Une agréable secousse culturelle s’installe pendant ma promenade dans Trinidad, petit village de la côte caribéenne du centre de Cuba. Ici, il serait facile de confondre 2017 et 1957. Des hommes âgés flânent tout en fumant un cigare; d’autres s’éventent de la chaleur derrière des chariots rustiques vendant des fruits ou churros faits maison. Très peu de voitures passent dans ces rues pavées, bordées de maisons coloniales aux teintes pastel, mais celles qui y circulent ressemblent plutôt aux grandes Américaines toutes brillantes de la période pré-embargo des années 1940 et 1950, comme les Cadillac et Chevrolet Bel-Air impeccables qui sillonnent les routes poussiéreuses à côté des bogheis tirés par les chevaux et les modestes vélos.

Je suis venu dans cette partie du pays pour voir Cuba au-delà de La Havane et du luxe confortable des complexes hôteliers tout inclus.

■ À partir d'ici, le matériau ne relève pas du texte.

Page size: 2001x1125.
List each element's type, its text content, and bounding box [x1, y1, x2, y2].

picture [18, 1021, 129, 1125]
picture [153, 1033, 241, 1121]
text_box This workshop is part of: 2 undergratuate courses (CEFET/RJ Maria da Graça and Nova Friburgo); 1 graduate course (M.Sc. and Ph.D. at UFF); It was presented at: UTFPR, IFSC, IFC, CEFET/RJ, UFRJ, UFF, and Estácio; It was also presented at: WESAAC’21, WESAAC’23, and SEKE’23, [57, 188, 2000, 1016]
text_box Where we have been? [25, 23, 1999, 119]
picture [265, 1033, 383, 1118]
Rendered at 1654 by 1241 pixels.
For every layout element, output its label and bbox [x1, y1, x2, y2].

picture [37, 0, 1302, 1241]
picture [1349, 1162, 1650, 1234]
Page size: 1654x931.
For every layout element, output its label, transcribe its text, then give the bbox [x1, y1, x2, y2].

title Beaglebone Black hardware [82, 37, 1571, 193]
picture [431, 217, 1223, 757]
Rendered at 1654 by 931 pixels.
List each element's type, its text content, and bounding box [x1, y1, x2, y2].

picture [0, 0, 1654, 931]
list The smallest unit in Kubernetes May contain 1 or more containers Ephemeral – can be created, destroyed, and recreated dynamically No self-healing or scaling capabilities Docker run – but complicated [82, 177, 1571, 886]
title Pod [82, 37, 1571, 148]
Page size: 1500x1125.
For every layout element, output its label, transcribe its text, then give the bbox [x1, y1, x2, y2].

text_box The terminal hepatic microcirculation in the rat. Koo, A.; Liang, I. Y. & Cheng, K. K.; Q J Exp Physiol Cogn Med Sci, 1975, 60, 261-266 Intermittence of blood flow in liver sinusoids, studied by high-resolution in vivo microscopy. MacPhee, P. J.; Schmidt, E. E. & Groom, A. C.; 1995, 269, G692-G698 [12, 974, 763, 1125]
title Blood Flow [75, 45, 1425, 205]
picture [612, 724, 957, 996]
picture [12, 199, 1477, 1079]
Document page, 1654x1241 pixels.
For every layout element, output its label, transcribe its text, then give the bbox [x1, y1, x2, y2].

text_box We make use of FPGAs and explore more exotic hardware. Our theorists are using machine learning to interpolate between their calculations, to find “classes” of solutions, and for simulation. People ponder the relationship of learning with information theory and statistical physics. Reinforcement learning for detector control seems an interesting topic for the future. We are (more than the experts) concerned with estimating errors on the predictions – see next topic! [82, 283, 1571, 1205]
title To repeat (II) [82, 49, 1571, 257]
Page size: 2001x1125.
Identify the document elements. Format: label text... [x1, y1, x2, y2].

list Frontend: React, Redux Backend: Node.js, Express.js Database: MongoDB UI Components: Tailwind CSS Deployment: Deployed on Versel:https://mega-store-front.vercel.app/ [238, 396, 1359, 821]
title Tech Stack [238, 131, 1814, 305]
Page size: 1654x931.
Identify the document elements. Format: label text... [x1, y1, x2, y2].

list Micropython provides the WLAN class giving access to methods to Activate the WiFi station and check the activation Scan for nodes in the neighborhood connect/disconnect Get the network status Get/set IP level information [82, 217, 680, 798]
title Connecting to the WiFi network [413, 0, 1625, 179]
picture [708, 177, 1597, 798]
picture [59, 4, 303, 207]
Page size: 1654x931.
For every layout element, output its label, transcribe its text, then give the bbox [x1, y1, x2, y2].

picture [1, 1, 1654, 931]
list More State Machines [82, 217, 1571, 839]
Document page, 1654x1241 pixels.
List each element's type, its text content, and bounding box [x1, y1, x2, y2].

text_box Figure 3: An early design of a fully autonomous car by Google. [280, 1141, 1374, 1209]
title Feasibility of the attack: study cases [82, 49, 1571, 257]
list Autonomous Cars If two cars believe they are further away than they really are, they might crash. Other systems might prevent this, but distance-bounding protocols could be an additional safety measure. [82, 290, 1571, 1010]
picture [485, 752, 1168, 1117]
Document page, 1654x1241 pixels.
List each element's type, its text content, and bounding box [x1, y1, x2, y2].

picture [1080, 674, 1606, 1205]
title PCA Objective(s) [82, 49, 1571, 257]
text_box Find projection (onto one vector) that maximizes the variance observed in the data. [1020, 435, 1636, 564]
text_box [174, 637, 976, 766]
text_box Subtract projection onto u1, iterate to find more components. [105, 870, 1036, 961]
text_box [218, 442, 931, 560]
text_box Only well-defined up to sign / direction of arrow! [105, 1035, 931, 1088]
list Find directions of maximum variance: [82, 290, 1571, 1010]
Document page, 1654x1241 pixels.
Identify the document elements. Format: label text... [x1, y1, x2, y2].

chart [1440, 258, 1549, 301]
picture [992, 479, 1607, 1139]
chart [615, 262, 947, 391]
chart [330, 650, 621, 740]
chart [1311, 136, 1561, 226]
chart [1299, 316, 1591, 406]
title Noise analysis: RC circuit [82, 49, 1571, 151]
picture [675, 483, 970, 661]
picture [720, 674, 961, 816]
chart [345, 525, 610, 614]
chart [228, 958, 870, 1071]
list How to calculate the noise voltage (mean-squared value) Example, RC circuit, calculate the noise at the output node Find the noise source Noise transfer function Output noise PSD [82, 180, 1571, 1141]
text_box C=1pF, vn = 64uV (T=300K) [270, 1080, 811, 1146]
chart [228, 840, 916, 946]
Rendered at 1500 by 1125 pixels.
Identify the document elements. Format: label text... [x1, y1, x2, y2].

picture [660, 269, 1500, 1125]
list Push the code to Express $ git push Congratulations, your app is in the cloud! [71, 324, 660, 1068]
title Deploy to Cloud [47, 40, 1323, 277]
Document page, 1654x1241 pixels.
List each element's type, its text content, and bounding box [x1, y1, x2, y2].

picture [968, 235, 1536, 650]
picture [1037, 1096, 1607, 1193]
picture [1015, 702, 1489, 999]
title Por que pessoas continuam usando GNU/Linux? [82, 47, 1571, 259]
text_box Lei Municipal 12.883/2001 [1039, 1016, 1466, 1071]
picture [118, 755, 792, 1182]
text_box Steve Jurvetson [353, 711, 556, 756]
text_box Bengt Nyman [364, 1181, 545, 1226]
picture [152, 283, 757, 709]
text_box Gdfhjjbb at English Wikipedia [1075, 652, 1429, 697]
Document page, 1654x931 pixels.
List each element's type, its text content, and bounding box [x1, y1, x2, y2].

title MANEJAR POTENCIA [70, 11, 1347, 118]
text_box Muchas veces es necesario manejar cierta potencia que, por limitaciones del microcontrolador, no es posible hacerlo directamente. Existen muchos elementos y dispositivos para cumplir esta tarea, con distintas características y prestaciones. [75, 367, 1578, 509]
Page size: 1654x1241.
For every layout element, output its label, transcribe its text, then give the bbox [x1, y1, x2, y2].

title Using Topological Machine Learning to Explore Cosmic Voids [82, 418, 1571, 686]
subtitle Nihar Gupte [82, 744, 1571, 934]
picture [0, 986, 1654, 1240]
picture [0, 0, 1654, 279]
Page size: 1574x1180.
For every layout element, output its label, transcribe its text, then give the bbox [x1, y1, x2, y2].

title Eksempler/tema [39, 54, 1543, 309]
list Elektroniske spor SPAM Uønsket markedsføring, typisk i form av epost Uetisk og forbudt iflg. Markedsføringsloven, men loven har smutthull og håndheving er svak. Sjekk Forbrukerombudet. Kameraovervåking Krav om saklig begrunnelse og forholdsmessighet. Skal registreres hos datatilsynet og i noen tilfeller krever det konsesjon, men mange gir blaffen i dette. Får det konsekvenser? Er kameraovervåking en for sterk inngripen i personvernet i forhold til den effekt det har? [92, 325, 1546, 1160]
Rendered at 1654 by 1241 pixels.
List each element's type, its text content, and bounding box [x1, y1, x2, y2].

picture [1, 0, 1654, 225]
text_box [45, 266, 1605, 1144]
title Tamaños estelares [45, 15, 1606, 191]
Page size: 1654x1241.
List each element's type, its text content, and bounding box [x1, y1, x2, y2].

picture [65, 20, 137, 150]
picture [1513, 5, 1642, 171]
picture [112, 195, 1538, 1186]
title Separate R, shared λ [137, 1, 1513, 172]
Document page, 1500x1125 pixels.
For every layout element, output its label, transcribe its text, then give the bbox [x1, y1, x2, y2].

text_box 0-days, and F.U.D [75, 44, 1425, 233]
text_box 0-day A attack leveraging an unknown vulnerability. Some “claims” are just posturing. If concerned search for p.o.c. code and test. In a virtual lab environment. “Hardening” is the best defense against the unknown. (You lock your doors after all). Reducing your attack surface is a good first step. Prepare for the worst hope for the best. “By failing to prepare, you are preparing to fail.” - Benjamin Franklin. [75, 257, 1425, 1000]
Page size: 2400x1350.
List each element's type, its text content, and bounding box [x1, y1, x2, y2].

Entre les images emblématiques des révolutionnaires, cigares au bec, et mes propres visions de siroter des daiquiris comme Hemingway en regardant des musiciens, feutre sur la tête, jouer des airs de Buena Vista Social Club, j’ai longtemps eu une idée romantique de cette île caribéenne. Je me suis dit que passer un peu de temps dans les villes du centre me donnerait un goût de la véritable culture cubaine.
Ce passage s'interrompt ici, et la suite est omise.